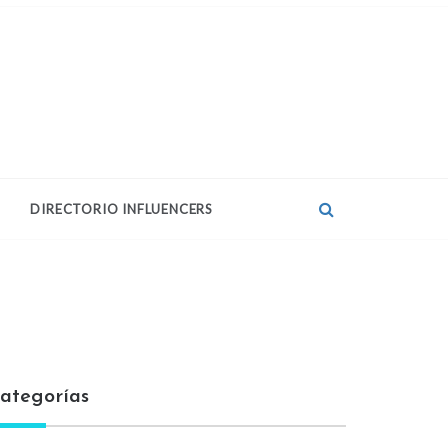
DIRECTORIO INFLUENCERS
ategorías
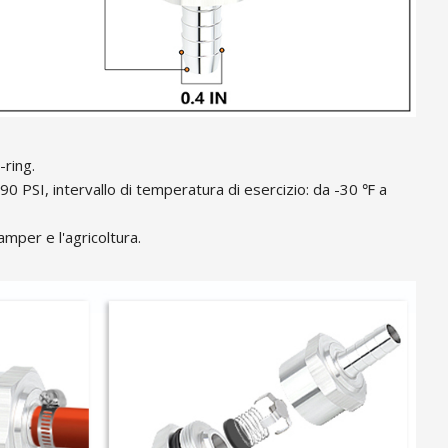
-ring.
90 PSI, intervallo di temperatura di esercizio: da -30 ℉ a
camper e l'agricoltura.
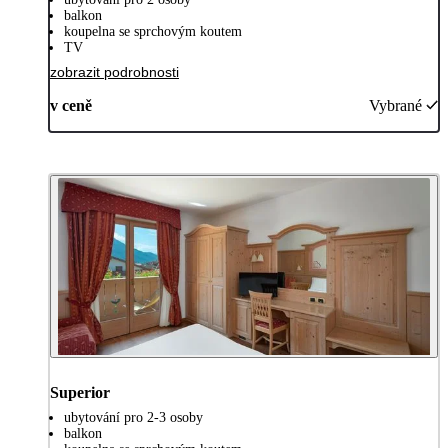
balkon
koupelna se sprchovým koutem
TV
zobrazit podrobnosti
v ceně
Vybrané
Superior
ubytování pro 2-3 osoby
balkon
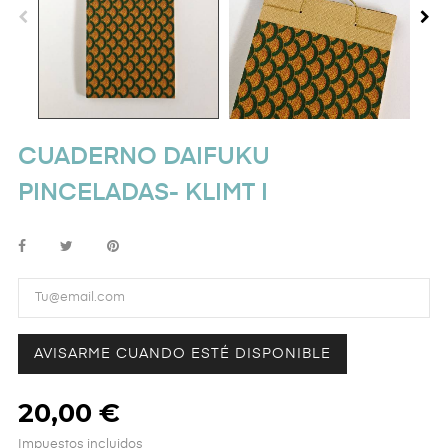
CUADERNO DAIFUKU
PINCELADAS- KLIMT I
AVISARME CUANDO ESTÉ DISPONIBLE
20,00 €
Impuestos incluidos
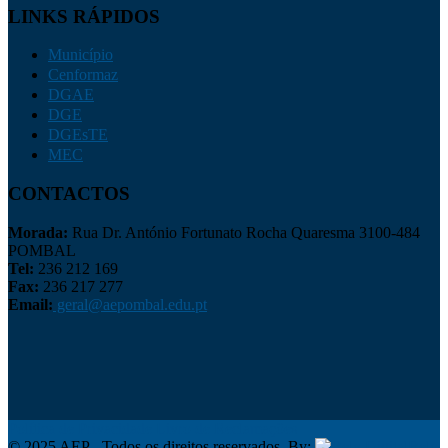
LINKS RÁPIDOS
Município
Cenformaz
DGAE
DGE
DGEsTE
MEC
CONTACTOS
Morada:
Rua Dr. António Fortunato Rocha Quaresma 3100-484
POMBAL
Tel:
236 212 169
Fax:
236 217 277
Email:
geral@aepombal.edu.pt
Política de Privacidade
Livro de Reclamações
© 2025 AEP - Todos os direitos reservados. By:
Belo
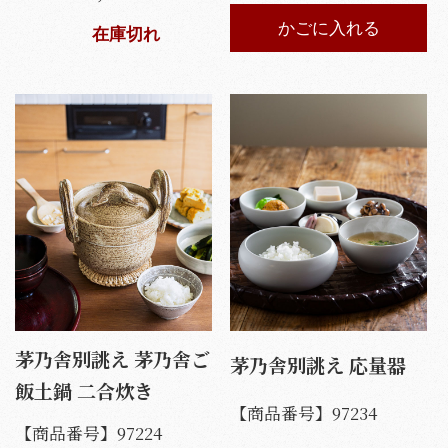
かごに入れる
在庫切れ
茅乃舎別誂え 茅乃舎ご
茅乃舎別誂え 応量器
飯土鍋 二合炊き
【商品番号】
97234
【商品番号】
97224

Assignment: The answer must be the whole listing, word for word, with no pictures in it. Please write it out.

Worked solution:
DIRECTORIO INFLUENCERS
ategorías
-ring.
90 PSI, intervallo di temperatura di esercizio: da -30 ℉ a
camper e l'agricoltura.
balkon
koupelna se sprchovým koutem
TV
zobrazit podrobnosti
v ceně
Vybrané
Superior
ubytování pro 2-3 osoby
balkon
CUADERNO DAIFUKU
PINCELADAS- KLIMT I
AVISARME CUANDO ESTÉ DISPONIBLE
20,00 €
Impuestos incluidos
LINKS RÁPIDOS
Município
Cenformaz
DGAE
DGE
DGEsTE
MEC
CONTACTOS
Morada:
Rua Dr. António Fortunato Rocha Quaresma 3100-484
POMBAL
Tel:
236 212 169
Fax:
236 217 277
Email:
geral@aepombal.edu.pt
Política de Privacidade
Livro de Reclamações
© 2025 AEP - Todos os direitos reservados. By:
Belo
かごに入れる
在庫切れ
茅乃舎別誂え 茅乃舎ご
茅乃舎別誂え 応量器
飯土鍋 二合炊き
【商品番号】
97234
【商品番号】
97224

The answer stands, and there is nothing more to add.